### TASK DIRECTIONS:
Put every line of the records below into a JSON list of strings, one string per line, skipping blank lines and leaving out the pictures.

### LISTED ENTRIES:

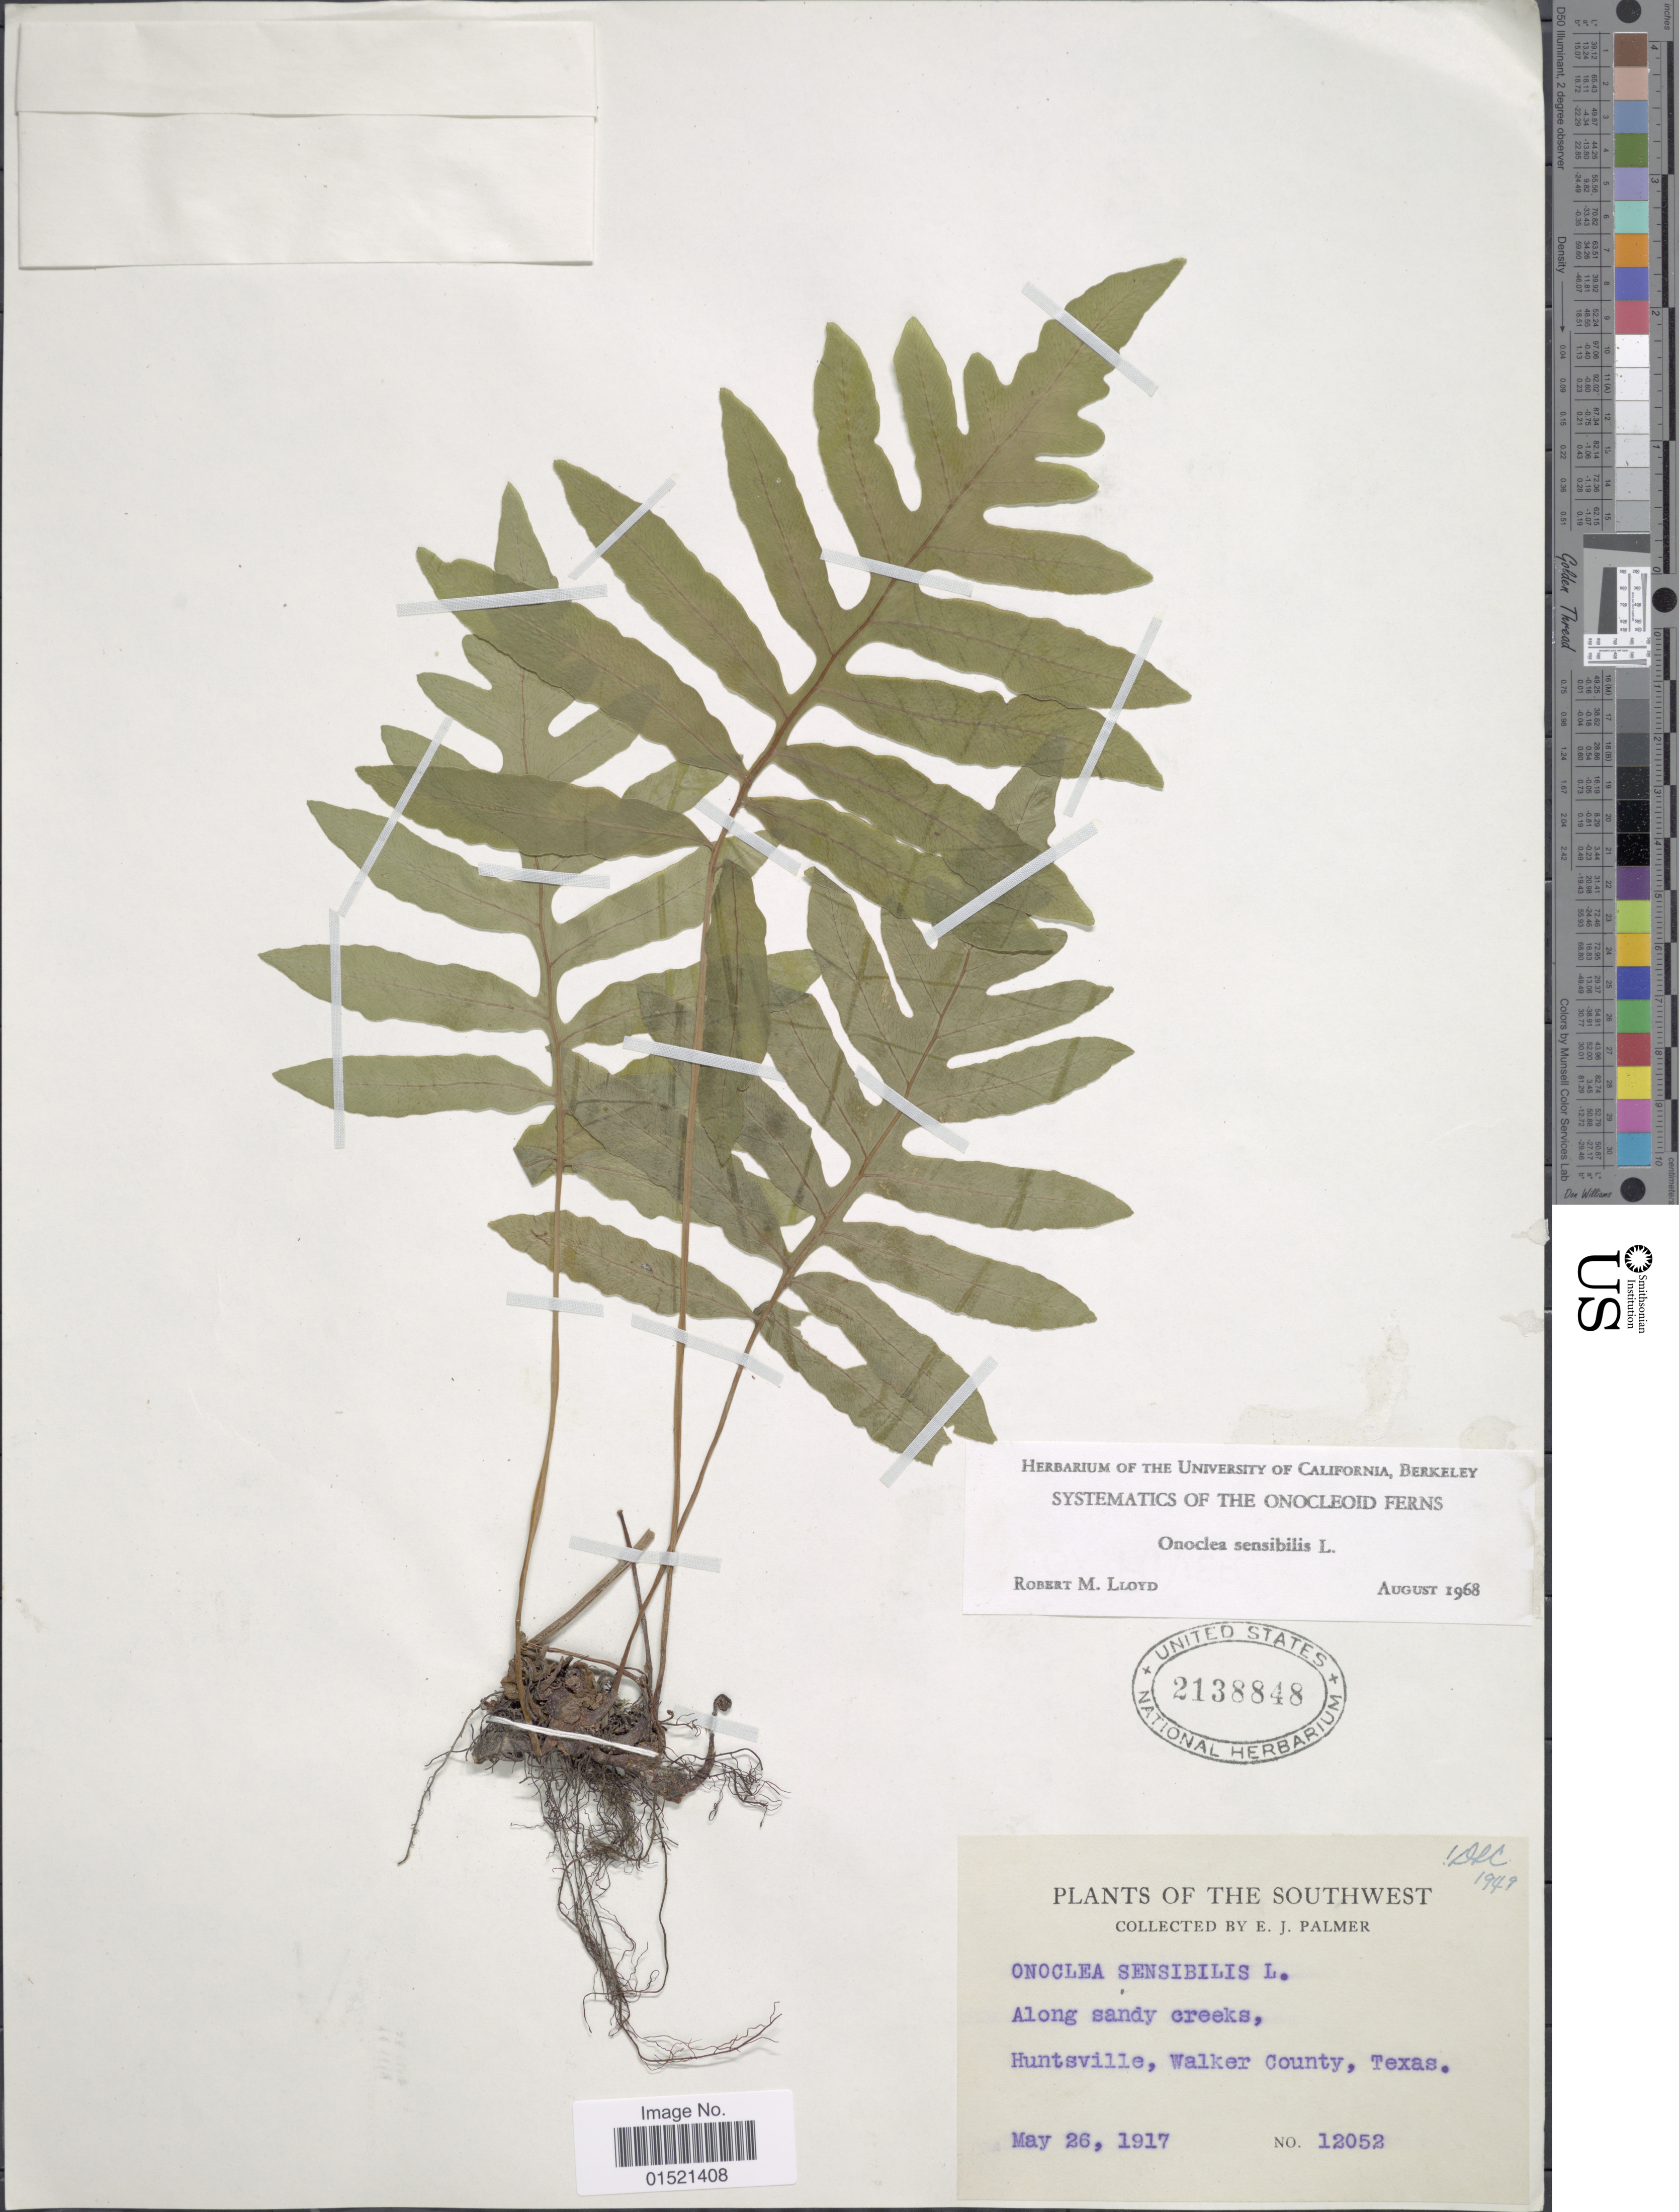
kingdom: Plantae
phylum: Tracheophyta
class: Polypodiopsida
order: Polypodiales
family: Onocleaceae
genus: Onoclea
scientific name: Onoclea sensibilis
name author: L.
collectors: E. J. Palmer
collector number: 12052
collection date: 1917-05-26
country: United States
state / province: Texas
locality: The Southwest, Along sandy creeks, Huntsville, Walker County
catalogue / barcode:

### TASK ANSWER:
[
  "kingdom: Plantae",
  "phylum: Tracheophyta",
  "class: Polypodiopsida",
  "order: Polypodiales",
  "family: Onocleaceae",
  "genus: Onoclea",
  "scientific name: Onoclea sensibilis",
  "name author: L.",
  "collectors: E. J. Palmer",
  "collector number: 12052",
  "collection date: 1917-05-26",
  "country: United States",
  "state / province: Texas",
  "locality: The Southwest, Along sandy creeks, Huntsville, Walker County",
  "catalogue / barcode:"
]